Le taux de fécondité du pays a également atteint son plus bas niveau, tombant à 1,14.
D’un autre côté, alors qu’au début du siècle environ 800 000 mariages étaient enregistrés chaque année au Japon, les experts affirment que ce nombre a diminué à 489 000 ces dernières années.
Les experts soulignent que le nombre réduit de personnes qui se marient et fondent une famille contribue efficacement à la baisse du taux de natalité, et soulignent que la diminution et le vieillissement de la population continuent d’être l’un des problèmes économiques et sociaux les plus importants auxquels le pays est confronté.
PROBLÈME POPULAIRE
Le Premier ministre japonais Takaiçi Sanae a annoncé la création du nouveau « Centre de stratégie démographique » en novembre 2025 afin de diffuser les mesures visant à lutter contre la baisse de la population à travers le pays. S’exprimant lors de l’ouverture du centre, Takaiçi a déclaré : « Le plus grand problème du pays est le déclin de la population ». Il a utilisé l’expression.

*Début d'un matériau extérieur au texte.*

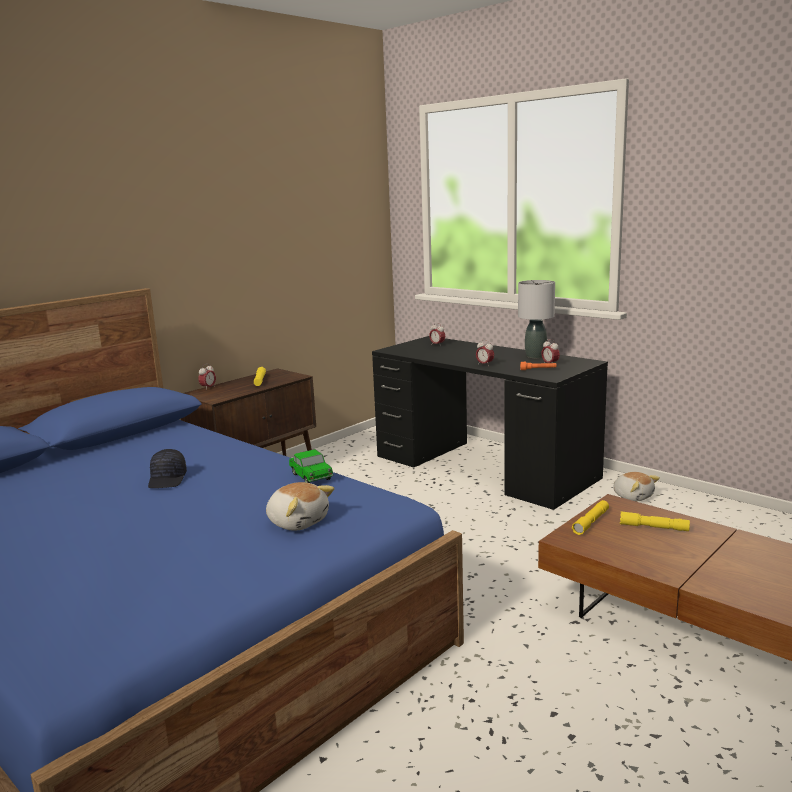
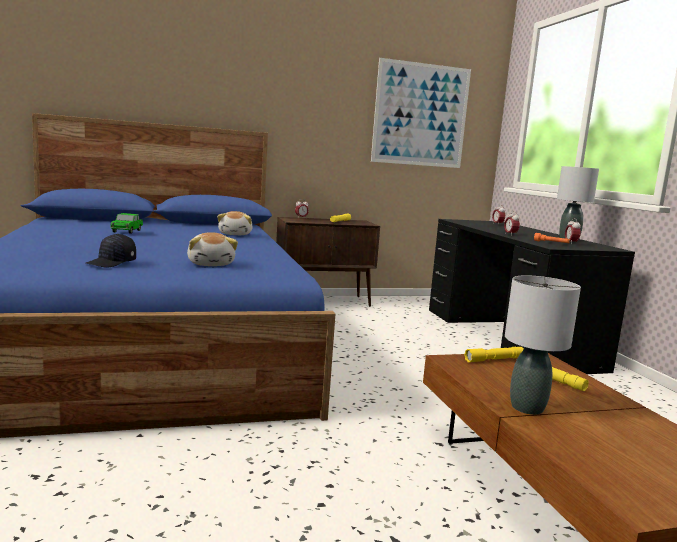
camera: 30 degrees right, 5 degrees down
(168, 479) = (188, 237): black cap -> black cap (112, 263)
(311, 477) = (269, 254): toy car -> toy car (127, 231)
(313, 225) = (420, 115): none -> picture
(633, 496) = (627, 392): plush toy -> plush toy (236, 234)
(680, 569) = (526, 408): none -> grey table lamp

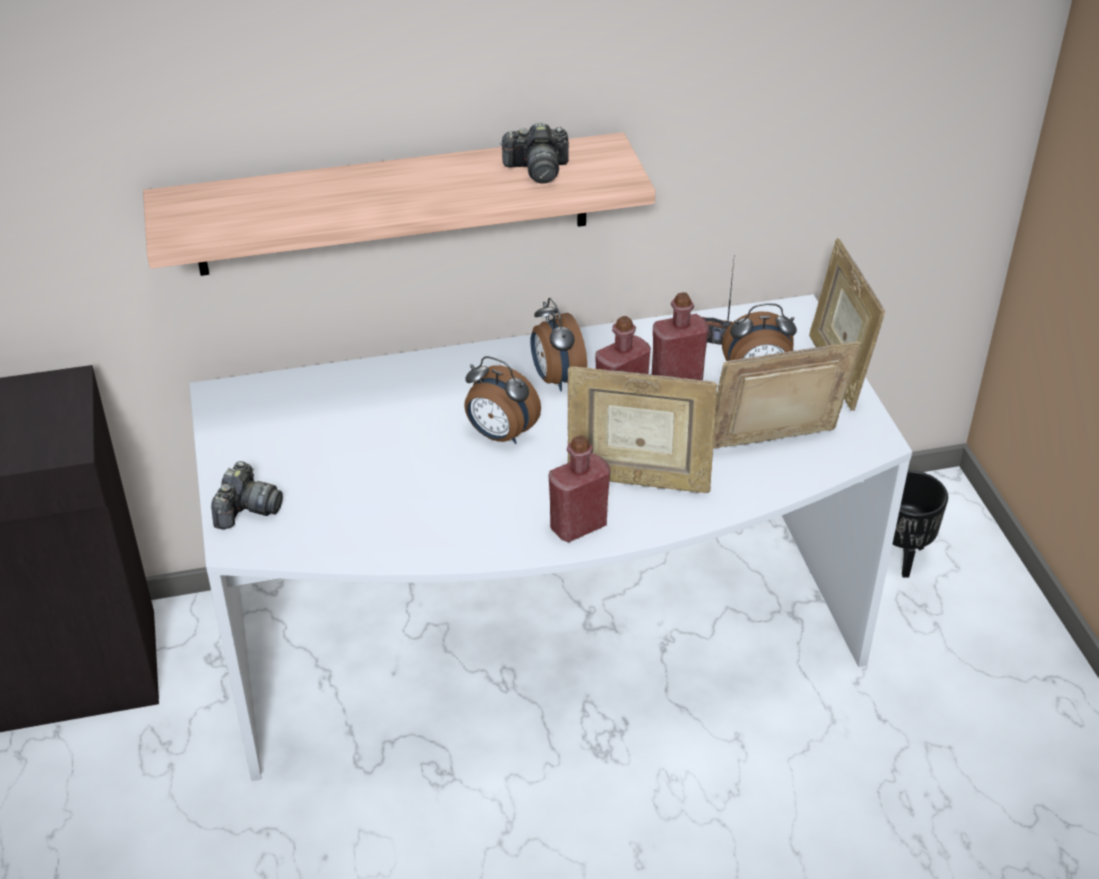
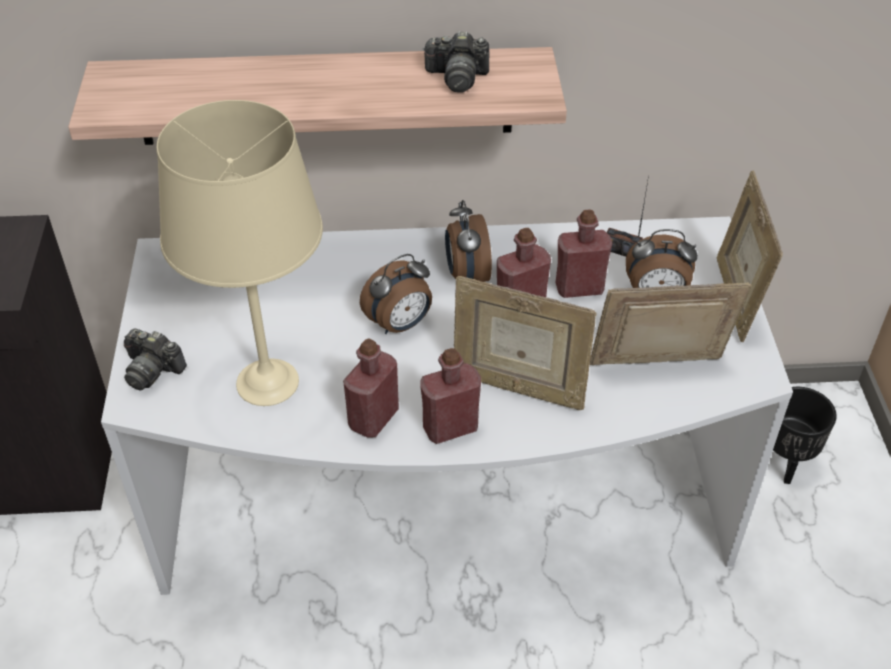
camera: 10 degrees right, 5 degrees up
(247, 509) = (152, 370): camera -> camera turned 90 degrees clockwise
(376, 507) = (269, 382): none -> beige table lamp
(496, 527) = (373, 418): none -> red bottle
(500, 435) = (400, 325): alarm clock -> alarm clock turned 75 degrees counterclockwise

Le gouvernement de Tokyo a annoncé qu’il avait déterminé que la période allant jusqu’à 2030 était « la dernière opportunité d’inverser les tendances démographiques actuelles » face à la baisse des taux de natalité.

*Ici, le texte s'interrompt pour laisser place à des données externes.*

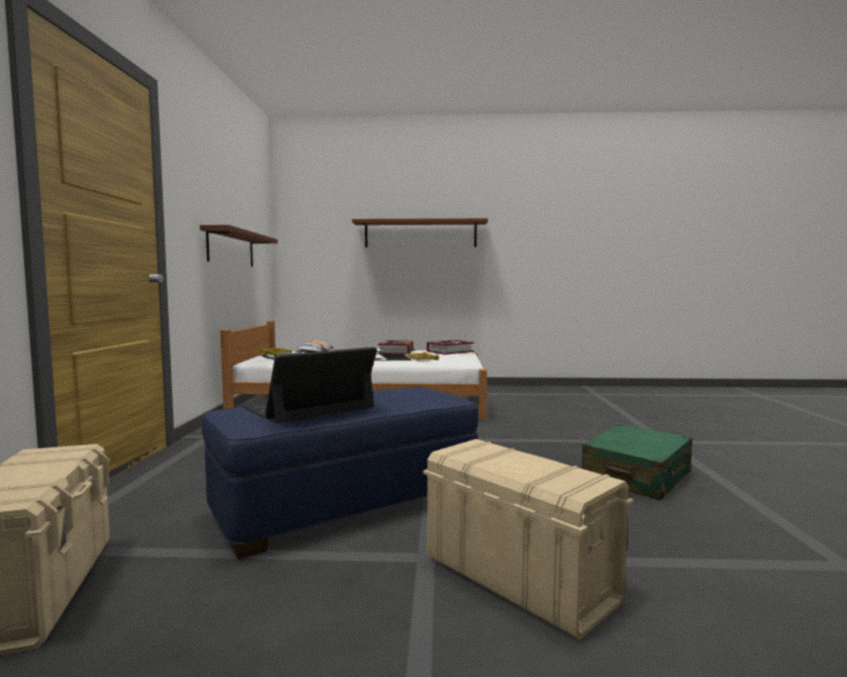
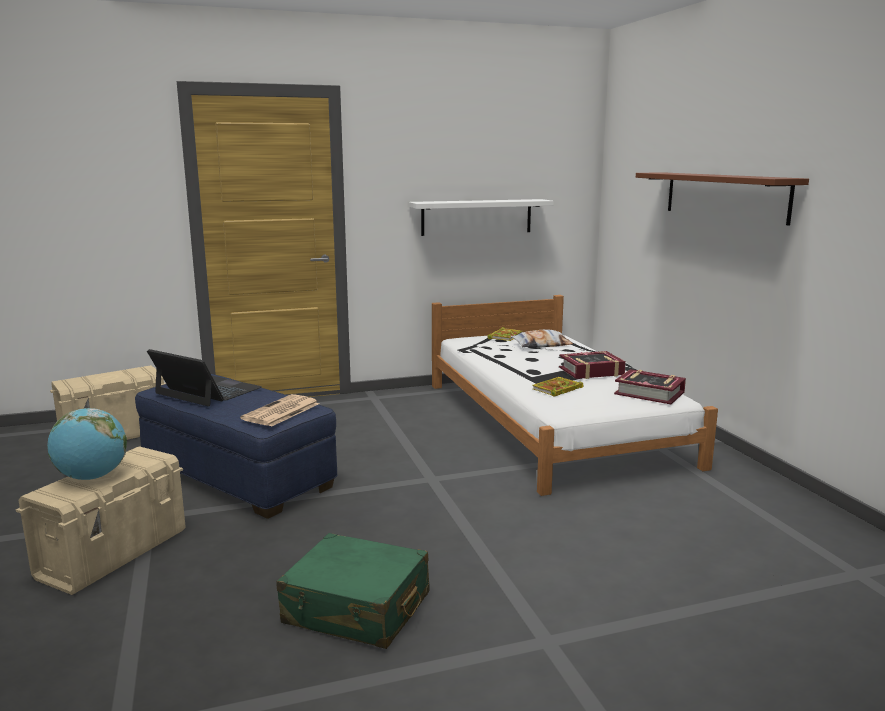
camera: 70 degrees right, 10 degrees up
(231, 248) = (476, 217): brown shelf -> white shelf
(423, 391) = (281, 412): none -> newspaper
(530, 468) = (92, 477): none -> globe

En 2023, Kishida Fumio, alors Premier ministre, a déclaré dans un communiqué que le Japon était « sur le point de perdre ses fonctions sociales » avec une baisse des taux de natalité dans tout le pays.
La baisse des taux de natalité et l’augmentation de la population âgée posent des problèmes pour le développement du système de santé national japonais et pour le développement régional.